[Source texts of formatted documents]

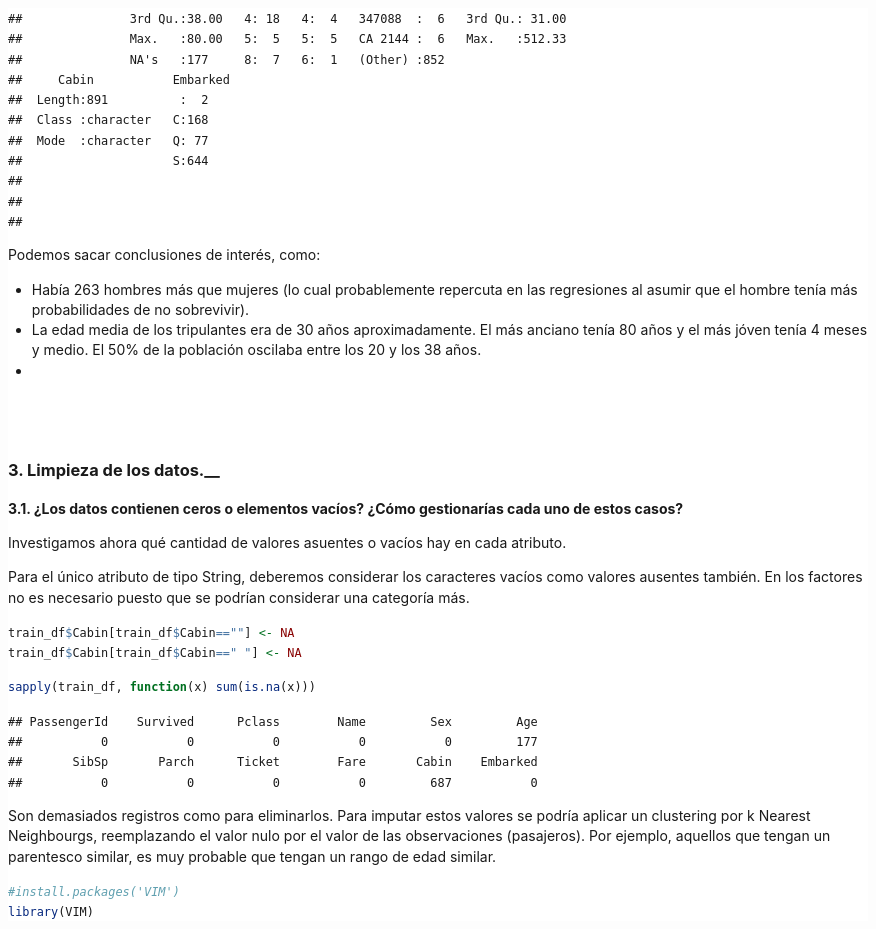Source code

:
 ```
##               3rd Qu.:38.00   4: 18   4:  4   347088  :  6   3rd Qu.: 31.00  
##               Max.   :80.00   5:  5   5:  5   CA 2144 :  6   Max.   :512.33  
##               NA's   :177     8:  7   6:  1   (Other) :852                   
##     Cabin           Embarked
##  Length:891          :  2   
##  Class :character   C:168   
##  Mode  :character   Q: 77   
##                     S:644   
##                             
##                             
## 
```

Podemos sacar conclusiones de interés, como:

* Había 263 hombres más que mujeres (lo cual probablemente repercuta en las regresiones al asumir que el hombre tenía más probabilidades de no sobrevivir).
* La edad media de los tripulantes era de 30 años aproximadamente. El más anciano tenía 80 años y el más jóven tenía 4 meses y medio. El 50% de la población oscilaba entre los 20 y los 38 años.
* 

<br><br>

### 3. Limpieza de los datos.__

__3.1. ¿Los datos contienen ceros o elementos vacíos? ¿Cómo gestionarías cada uno de estos casos?__

Investigamos ahora qué cantidad de valores asuentes o vacíos hay en cada atributo.

Para el único atributo de tipo String, deberemos considerar los caracteres vacíos como valores ausentes también. En los factores no es necesario puesto que se podrían considerar una categoría más.


```r
train_df$Cabin[train_df$Cabin==""] <- NA
train_df$Cabin[train_df$Cabin==" "] <- NA
```



```r
sapply(train_df, function(x) sum(is.na(x)))
```

```
## PassengerId    Survived      Pclass        Name         Sex         Age 
##           0           0           0           0           0         177 
##       SibSp       Parch      Ticket        Fare       Cabin    Embarked 
##           0           0           0           0         687           0
```

Son demasiados registros como para eliminarlos. Para imputar estos valores se podría aplicar un clustering por k Nearest Neighbourgs, reemplazando el valor nulo por el valor de las observaciones (pasajeros). Por ejemplo, aquellos que tengan un parentesco similar, es muy probable que tengan un rango de edad similar.



```r
#install.packages('VIM')
library(VIM)
```
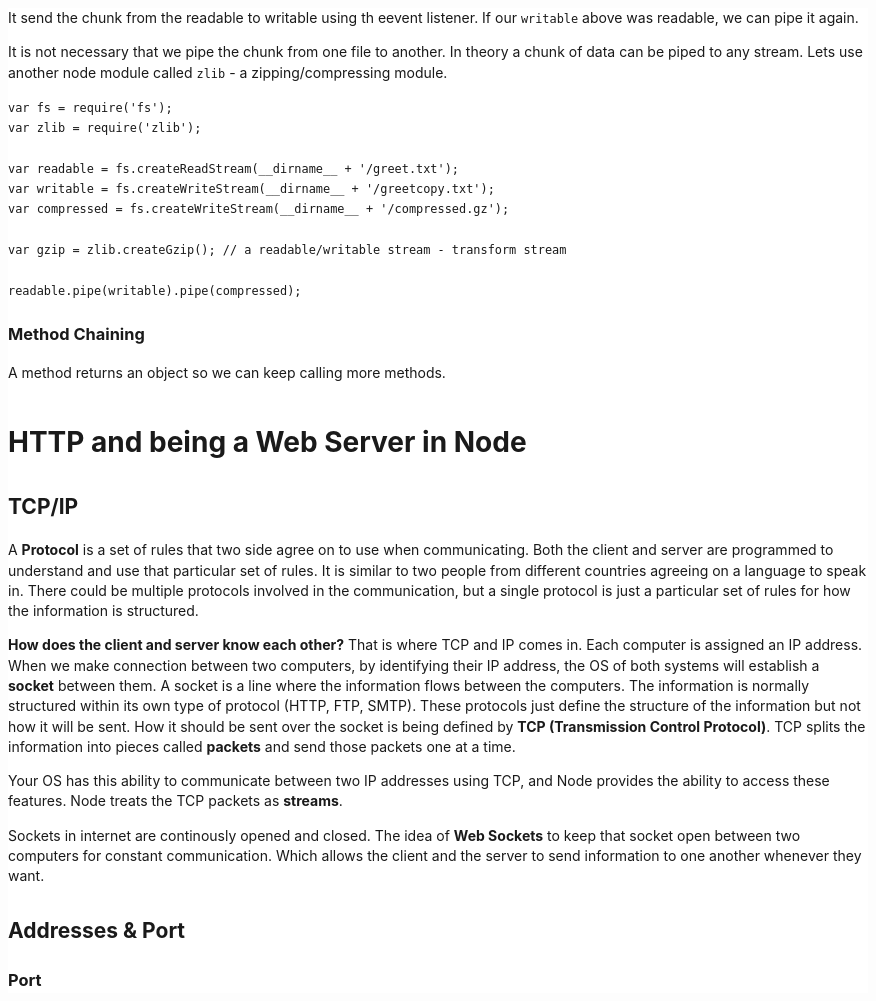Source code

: It send the chunk from the readable to writable using th eevent listener. If our `writable` above was readable, we can pipe it again.

It is not necessary that we pipe the chunk from one file to another. In theory a chunk of data can be piped to any stream. Lets use another node module called `zlib` - a zipping/compressing module.

```
var fs = require('fs');
var zlib = require('zlib');

var readable = fs.createReadStream(__dirname__ + '/greet.txt');
var writable = fs.createWriteStream(__dirname__ + '/greetcopy.txt');
var compressed = fs.createWriteStream(__dirname__ + '/compressed.gz');

var gzip = zlib.createGzip(); // a readable/writable stream - transform stream

readable.pipe(writable).pipe(compressed);
```

### Method Chaining

A method returns an object so we can keep calling more methods.

# HTTP and being a Web Server in Node

## TCP/IP

A **Protocol** is a set of rules that two side agree on to use when communicating. Both the client and server are programmed to understand and use that particular set of rules. It is similar to two people from different countries agreeing on a language to speak in. There could be multiple protocols involved in the communication, but a single protocol is just a particular set of rules for how the information is structured.

**How does the client and server know each other?**
That is where TCP and IP comes in. Each computer is assigned an IP address. When we make connection between two computers, by identifying their IP address, the OS of both systems will establish a **socket** between them. A socket is a line where the information flows between the computers. The information is normally structured within its own type of protocol (HTTP, FTP, SMTP). These protocols just define the structure of the information but not how it will be sent. How it should be sent over the socket is being defined by **TCP (Transmission Control Protocol)**. TCP splits the information into pieces called **packets** and send those packets one at a time.

Your OS has this ability to communicate between two IP addresses using TCP, and Node provides the ability to access these features. Node treats the TCP packets as **streams**.

Sockets in internet are continously opened and closed. The idea of **Web Sockets** to keep that socket open between two computers for constant communication. Which allows the client and the server to send information to one another whenever they want.

## Addresses & Port

### Port
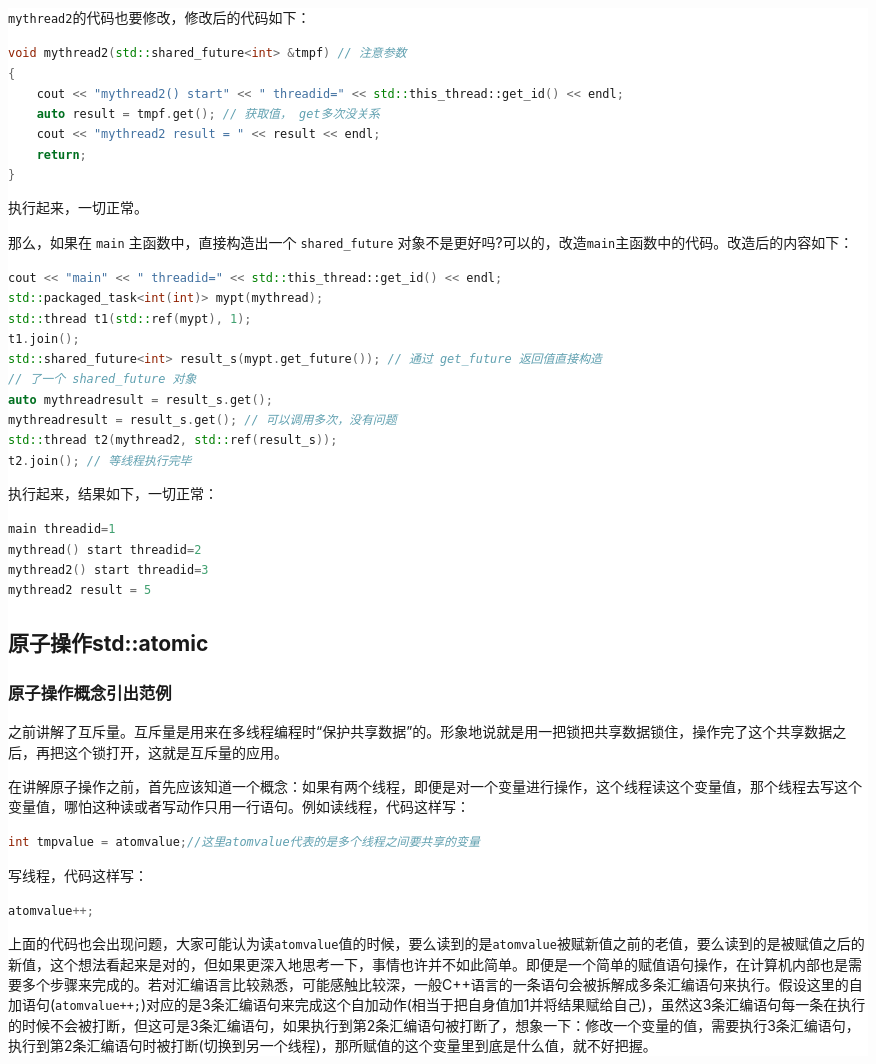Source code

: 
`mythread2`的代码也要修改，修改后的代码如下：

```c++
void mythread2(std::shared_future<int> &tmpf) // 注意参数
{
    cout << "mythread2() start" << " threadid=" << std::this_thread::get_id() << endl;
    auto result = tmpf.get(); // 获取值， get多次没关系
    cout << "mythread2 result = " << result << endl;
    return;
}
```

执行起来，一切正常。

那么，如果在 `main` 主函数中，直接构造出一个 `shared_future` 对象不是更好吗?可以的，改造`main`主函数中的代码。改造后的内容如下：

```c++
cout << "main" << " threadid=" << std::this_thread::get_id() << endl;
std::packaged_task<int(int)> mypt(mythread);
std::thread t1(std::ref(mypt), 1);
t1.join();
std::shared_future<int> result_s(mypt.get_future()); // 通过 get_future 返回值直接构造
// 了一个 shared_future 对象
auto mythreadresult = result_s.get();
mythreadresult = result_s.get(); // 可以调用多次，没有问题
std::thread t2(mythread2, std::ref(result_s));
t2.join(); // 等线程执行完毕
```

执行起来，结果如下，一切正常：

```c++
main threadid=1
mythread() start threadid=2
mythread2() start threadid=3
mythread2 result = 5
```

## 原子操作std::atomic

### 原子操作概念引出范例

之前讲解了互斥量。互斥量是用来在多线程编程时“保护共享数据”的。形象地说就是用一把锁把共享数据锁住，操作完了这个共享数据之后，再把这个锁打开，这就是互斥量的应用。

在讲解原子操作之前，首先应该知道一个概念：如果有两个线程，即便是对一个变量进行操作，这个线程读这个变量值，那个线程去写这个变量值，哪怕这种读或者写动作只用一行语句。例如读线程，代码这样写：

```c++
int tmpvalue = atomvalue;//这里atomvalue代表的是多个线程之间要共享的变量
```

写线程，代码这样写：

```c++
atomvalue++;
```

上面的代码也会出现问题，大家可能认为读`atomvalue`值的时候，要么读到的是`atomvalue`被赋新值之前的老值，要么读到的是被赋值之后的新值，这个想法看起来是对的，但如果更深入地思考一下，事情也许并不如此简单。即便是一个简单的赋值语句操作，在计算机内部也是需要多个步骤来完成的。若对汇编语言比较熟悉，可能感触比较深，一般C++语言的一条语句会被拆解成多条汇编语句来执行。假设这里的自加语句(`atomvalue++;`)对应的是3条汇编语句来完成这个自加动作(相当于把自身值加1并将结果赋给自己)，虽然这3条汇编语句每一条在执行的时候不会被打断，但这可是3条汇编语句，如果执行到第2条汇编语句被打断了，想象一下：修改一个变量的值，需要执行3条汇编语句，执行到第2条汇编语句时被打断(切换到另一个线程)，那所赋值的这个变量里到底是什么值，就不好把握。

_TASK TO COMPLETE_. Copy every line from the data that includes the string "auto".

_ANSWER TO THIS EXERCISE_.
    auto result = tmpf.get(); // 获取值， get多次没关系
auto mythreadresult = result_s.get();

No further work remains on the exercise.